» WHAT THE TASK REQUIRES
Rewrite everything in the Gospel passage from "Jesus left that" down to "was healed instantly.", changing "daughter" to "child" each time it appears.

[SOURCE EXCERPT start]

Jesus called the crowd to him and said to them, “Listen and understand: it is not what goes into the mouth that defiles a person, but it is what comes out of the mouth that defiles.” Then the disciples approached and said to him, “Do you know that the Pharisees took offense when they heard what you said?” He answered, “Every plant that my heavenly Father has not planted will be uprooted. Let them alone; they are blind guides of the blind. And if one blind person guides another, both will fall into a pit.” But Peter said to him, “Explain this parable to us.” Then he said, “Are you also still without understanding? Do you not see that whatever goes into the mouth enters the stomach, and goes out into the sewer? But what comes out of the mouth proceeds from the heart, and this is what defiles. For out of the heart come evil intentions, murder, adultery, fornication, theft, false witness, slander. These are what defile a person, but to eat with unwashed hands does not defile.”

Jesus left that place and went away to the district of Tyre and Sidon. Just then a Canaanite woman from that region came out and started shouting, “Have mercy on me, Lord, Son of David; my daughter is tormented by a demon.” But he did not answer her at all. And his disciples came and urged him, saying, “Send her away, for she keeps shouting after us.” He answered, “I was sent only to the lost sheep of the house of Israel.” But she came and knelt before him, saying, “Lord, help me.” He answered, “It is not fair to take the children’s food and throw it to the dogs.” She said, “Yes, Lord, yet even the dogs eat the crumbs that fall from their masters’ table.” Then Jesus answered her, “Woman, great is your faith! Let it be done for you as you wish.” And her daughter was healed instantly.

[SOURCE EXCERPT end]
[MATERIAL start]

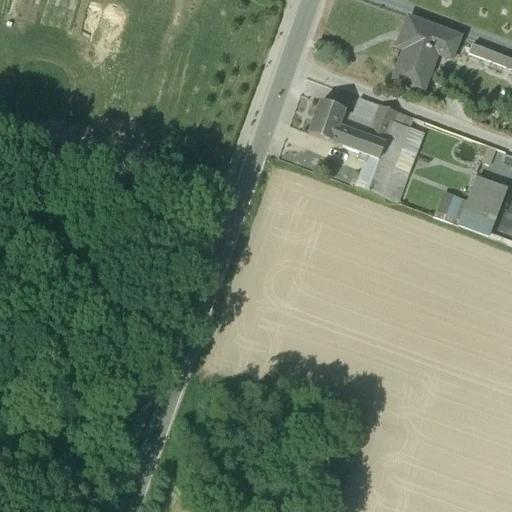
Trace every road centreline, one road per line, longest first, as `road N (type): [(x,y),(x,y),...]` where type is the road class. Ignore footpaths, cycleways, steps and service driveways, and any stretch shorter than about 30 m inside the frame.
road 1 (tertiary): [(128,511),(310,0)]
road 2 (track): [(288,64),(511,149)]
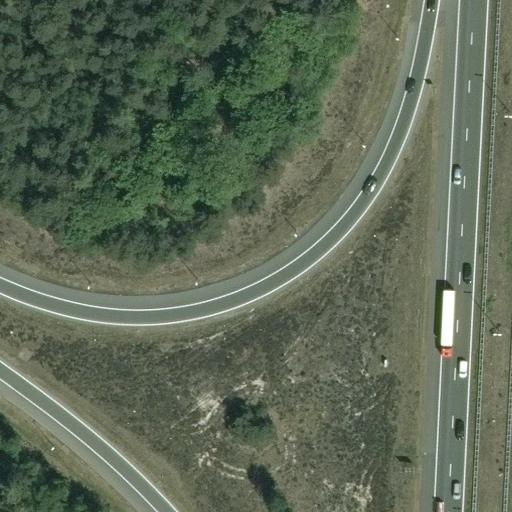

[MATERIAL end]

» SOLUTION TO THIS TASK
Jesus left that place and went away to the district of Tyre and Sidon. Just then a Canaanite woman from that region came out and started shouting, “Have mercy on me, Lord, Son of David; my child is tormented by a demon.” But he did not answer her at all. And his disciples came and urged him, saying, “Send her away, for she keeps shouting after us.” He answered, “I was sent only to the lost sheep of the house of Israel.” But she came and knelt before him, saying, “Lord, help me.” He answered, “It is not fair to take the children’s food and throw it to the dogs.” She said, “Yes, Lord, yet even the dogs eat the crumbs that fall from their masters’ table.” Then Jesus answered her, “Woman, great is your faith! Let it be done for you as you wish.” And her child was healed instantly.